Jensen nods. Sometimes with the more bizarre cases, the ones with pieces that don’t fit together or unexplained phenomena, those parts that don’t make sense don’t make it into the official report. Talking to the officers involved in person will often uncover those hidden details that make all the difference in solving the case. “After that we should check in with the ME. I want more information on the unidentified substance they found on the bodies.” More than that, Jensen wants to see it for himself, compare it to his memories from that night. “It’s the same, Mish, the same as the stuff they found on me, on my parents. I’d bet my life on it.”
“Jense,” Misha cautions. “I know you’re hoping this case will give you the answers you’re looking for. I know you need a fresh lead. There hasn’t been anything substantial for a while now. But please, don’t get yourself all worked up. Last time-”
“Yeah, yeah, I remember,” Jensen cuts him off, angrier than he has a right to be. Last time, meaning a case they’d worked about a month and a half ago, Jensen had been positive the shadow creature was involved. So much so that when it turned out to be something else entirely, he’d fallen into a deep depression. His despondency had even rivaled the time he’d spent in the Home.

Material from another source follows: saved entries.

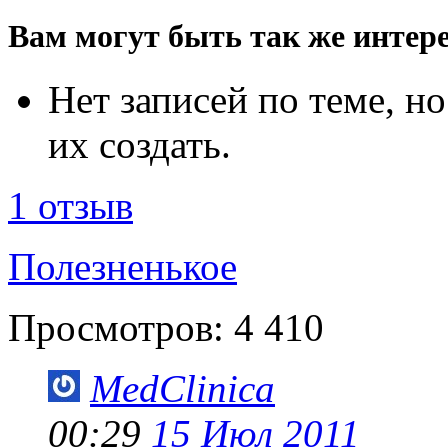
Вам могут быть так же интере
Нет записей по теме, 
их создать.
1 отзыв
Полезненькое
Просмотров:
4 410
MedClinica
00:29
15 Июл 2011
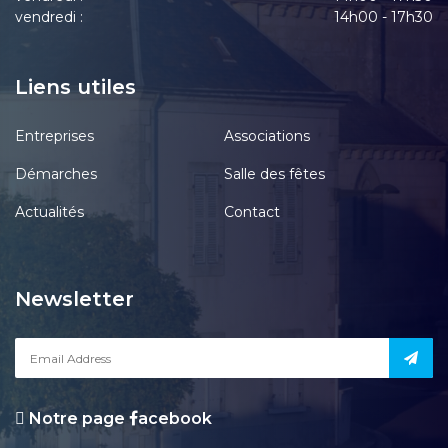
vendredi :
14h00 - 17h30
Liens utiles
Entreprises
Associations
Démarches
Salle des fêtes
Actualités
Contact
Newsletter
Notre page
acebook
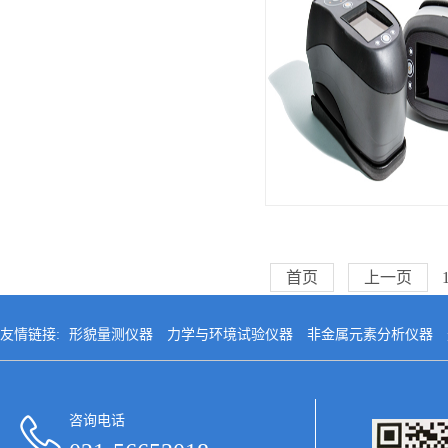
首页
上一页
友情链接:
形貌量测仪器
力学与环境试验仪器
非金属元素分析仪器
咨询电话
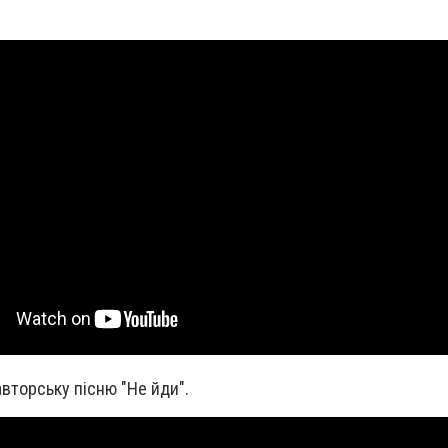
 авторську пісню "Не йди".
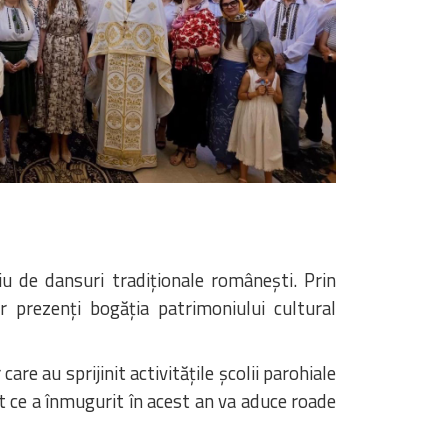
iu de dansuri tradiționale românești. Prin
r prezenți bogăția patrimoniului cultural
care au sprijinit activitățile școlii parohiale
ot ce a înmugurit în acest an va aduce roade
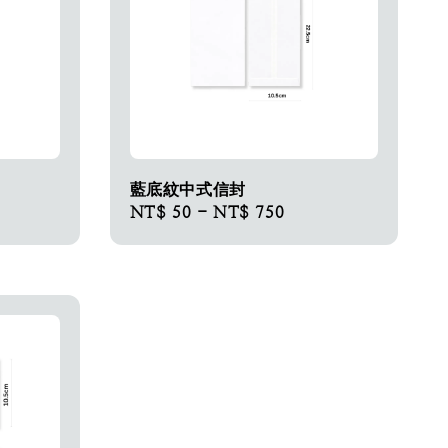
藍底紋中式信封
Regular
NT$ 50
-
NT$ 750
price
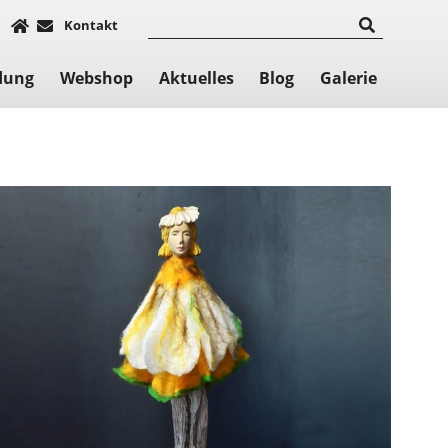
Kontakt
dung
Webshop
Aktuelles
Blog
Galerie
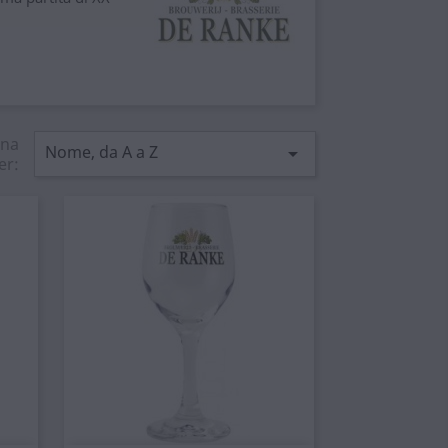
ina
Nome, da A a Z

er:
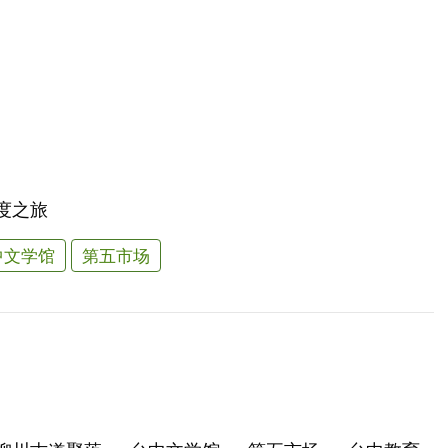
度之旅
中文学馆
第五市场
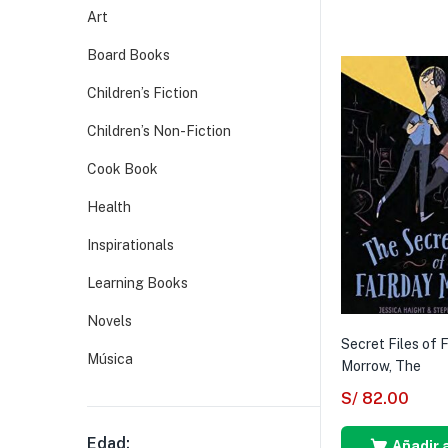
Art
Board Books
Children’s Fiction
Children’s Non-Fiction
Cook Book
Health
Inspirationals
Learning Books
Novels
Secret Files of 
Música
Morrow, The
S/
82.00
Edad:
Añadir a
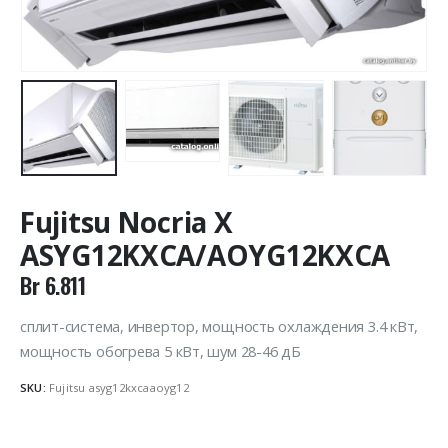
Fujitsu Nocria X
ASYG12KXCA/AOYG12KXCA
Br
6.811
сплит-система, инвертор, мощность охлаждения 3.4 кВт,
мощность обогрева 5 кВт, шум 28-46 дБ
SKU:
Fujitsu asyg12kxcaaoyg12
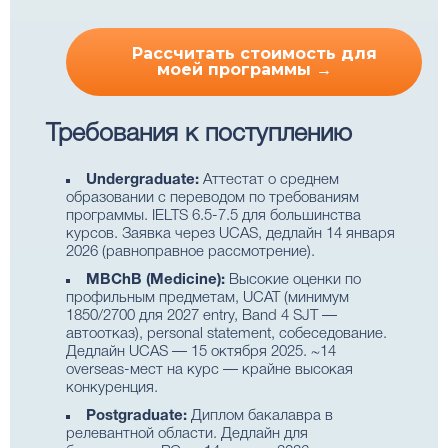
Рассчитать стоимость для
моей программы →
Требования к поступлению
Undergraduate:
Аттестат о среднем
образовании с переводом по требованиям
программы. IELTS 6.5-7.5 для большинства
курсов. Заявка через UCAS, дедлайн 14 января
2026 (равноправное рассмотрение).
MBChB (Medicine):
Высокие оценки по
профильным предметам, UCAT (минимум
1850/2700 для 2027 entry, Band 4 SJT —
автоотказ), personal statement, собеседование.
Дедлайн UCAS — 15 октября 2025. ~14
overseas-мест на курс — крайне высокая
конкуренция.
Postgraduate:
Диплом бакалавра в
релевантной области. Дедлайн для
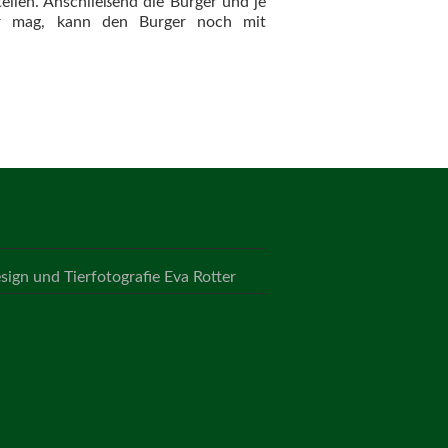
eilen. Anschließend die Burger und je
Wer mag, kann den Burger noch mit
ign und Tierfotografie Eva Rotter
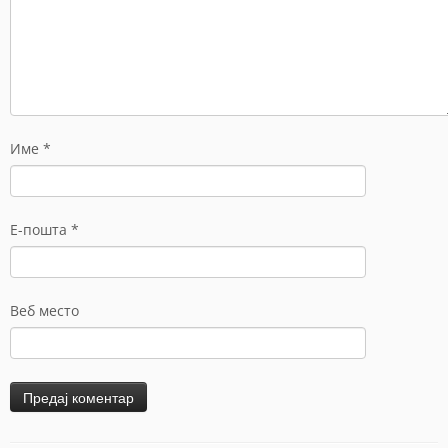
Име
*
Е-пошта
*
Веб место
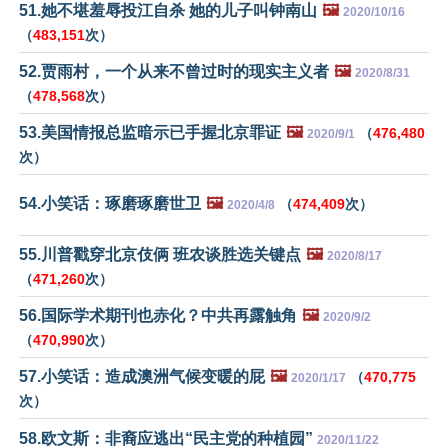
51.她不堪羞辱投江自杀 她的儿子叫钟南山
🖼️
2020/10/16
（
483,151
次）
52.贾雨村，一个从来不曾过时的现实主义者
🖼️
2020/8/31
（
478,568
次）
53.美国情报总监暗示已手握北京罪证
🖼️
（
476,480
2020/9/1
次）
54.小笑话：琢磨琢磨世卫
🖼️
（
474,409
次）
2020/4/8
55.川普戳穿北京伎俩 班农谈胜选关键点
🖼️
2020/8/17
（
471,260
次）
56.国际学术期刊也赤化？中共再露触角
🖼️
2020/9/2
（
470,990
次）
57.小笑话：造成澳洲气候变暖的屁
🖼️
（
470,775
2020/1/17
次）
58.欧文斯：非裔应逃出“民主党的种植园”
2020/11/22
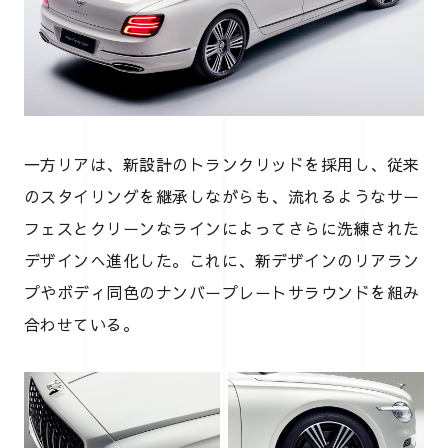
一方リアは、新設計のトランクリッドを採用し、従来
のスタイリングを継承しながらも、流れるようなサー
フェスとクリーンなラインによってさらに洗練された
デザインへ進化した。これに、新デザインのリアラン
プやボディ同色のナンバープレートサラウンドを組み
合わせている。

“All I’m saying is,” Misha lowers his voice to a barely audible hiss, “your theory about interdimensional monsters is difficult to prove. You may never find the lead you need. You may never find this shadow thing you say is out there.” Jensen opens his month, but Misha holds up a finger, forestalling his protest. “Let me finish. I believe you, I do. After all the unexplainable things we’ve seen, I’d be an imbecile not to. And I’m with you on this all the way, whatever you decide. You want to continue following up on every obscure case that comes across Kane’s desk? I’m there. You can count on me. But maybe it’s time to focus on finding another way to get that fucking voice out of your head. I hate seeing what it does to you.” Sincerity softens Misha’s expression. “It’s destroying you.”
Jensen deflates, all the anger running out of him like water from a punctured water balloon. Unshed tears sting his eyes. He looks around to see if any of the other passengers seem interested in their whispered conversation. No one is paying them the slightest attention. “There is no other way. I have to find it, kill it, send it back to whatever dimension it came from. I don’t know yet what it will take. All I know is, destroying the monster is the key to getting rid of the voice. There’s no other way.”